Material supplied:
= Beginning of Section =
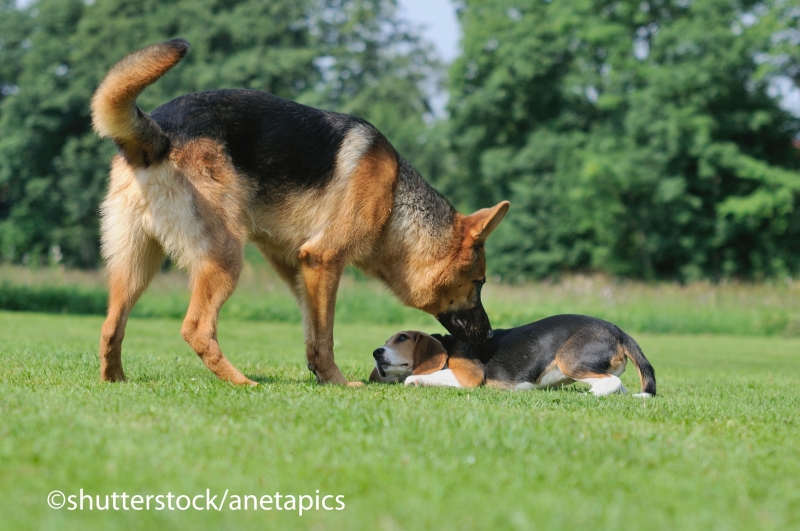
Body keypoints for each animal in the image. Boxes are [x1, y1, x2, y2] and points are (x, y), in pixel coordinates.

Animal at [90, 38, 510, 386]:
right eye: (479, 283)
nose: (491, 336)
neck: (395, 201)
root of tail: (158, 136)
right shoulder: (324, 261)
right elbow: (325, 336)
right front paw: (338, 382)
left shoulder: (297, 267)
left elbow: (311, 330)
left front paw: (322, 377)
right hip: (224, 260)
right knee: (196, 328)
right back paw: (242, 382)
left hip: (134, 267)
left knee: (111, 325)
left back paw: (116, 379)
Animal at [370, 316, 656, 394]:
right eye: (385, 341)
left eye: (402, 338)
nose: (376, 351)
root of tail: (618, 330)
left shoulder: (468, 376)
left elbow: (414, 378)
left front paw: (415, 379)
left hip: (568, 360)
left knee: (612, 382)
= End of Section =
What to do:
Keep both end lines and retype everything in the records above from the line containing "left elbow: (311, 330)" through the line containing "nose: (376, 351)", exactly, with nothing else.

Solved problem:
left elbow: (311, 330)
left front paw: (322, 377)
right hip: (224, 260)
right knee: (196, 328)
right back paw: (242, 382)
left hip: (134, 267)
left knee: (111, 325)
left back paw: (116, 379)
Animal at [370, 316, 656, 394]:
right eye: (385, 341)
left eye: (402, 338)
nose: (376, 351)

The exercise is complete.